Whole Foods wanted in even before Biju’s opened (contacts at Skratch Labs connected the two entities). If Thomas would make food to their specifications—organic, all-natural, GMO-free, carefully sourced ingredients—the retailer agreed to pilot a mini Biju’s at the Pearl Street location in Boulder. Getting in front of 7,000 customers daily was a win for Thomas, but the arrangement also demonstrated a new way of thinking for Whole Foods. “It’s a different expression of our local program where we bring in local producers,” says Heather Larrabee, executive marketing coordinator for Whole Foods. “Before Biju, we hadn’t tested a chef or culinary star under that auspice.”
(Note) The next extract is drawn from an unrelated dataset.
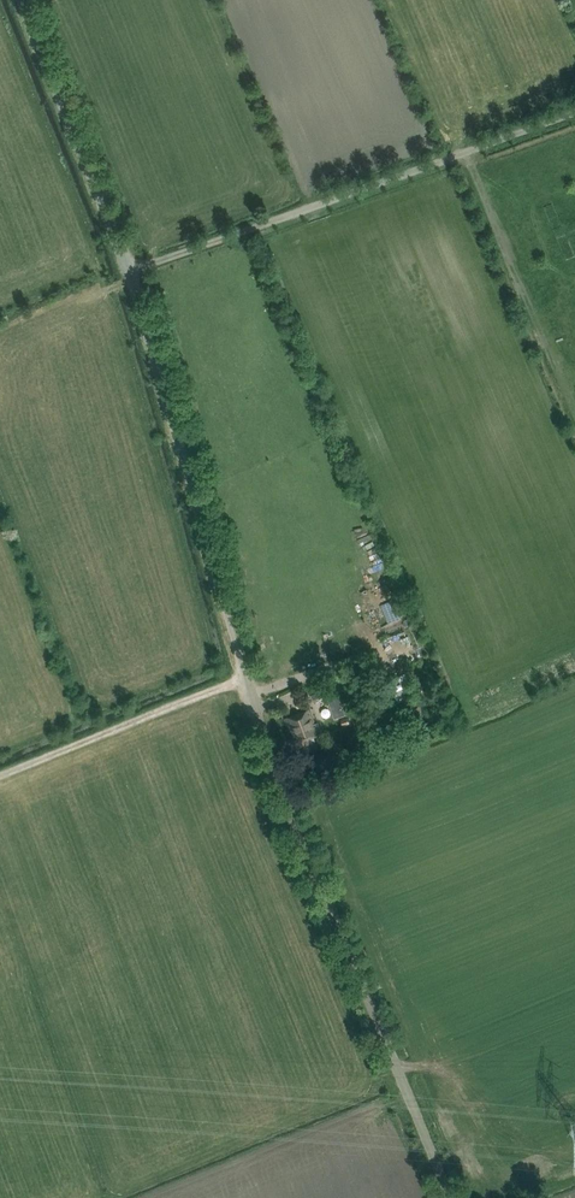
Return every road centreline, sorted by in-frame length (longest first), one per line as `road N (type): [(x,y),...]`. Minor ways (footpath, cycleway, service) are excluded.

There have been challenges—namely, capturing shoppers’ attention—but the grocery store pilot, which sells about 200 bowls daily, has been deemed a success. In January, Biju’s will open in the Tamarac and Cherry Creek stores, and out-of-state expansion is slated to begin in 2018.

All of this means that Thomas’ phone is on the verge of a meltdown from the sheer number of texts, calls, and emails coming in. The pings reach a fever pitch anytime the Diners, Drive-Ins and Dives show re-airs. That’s when the franchising calls—from as far away as Australia—rush in. Add to that the board meetings, the catering deliveries (many of which Thomas does himself), the photo shoots with UberEats, the hiring, the training, the pop-ups, the time spent creating new dishes, the exploration of new locations, the fine-tuning of what already exists, and Thomas is awhirl, constantly attending to the chaos—and also looking forward. “There are a million moving parts, but I feel like we should be further along,” he says. Back in his car, Thomas glances at his phone, taps out a message, and takes off to the next red light.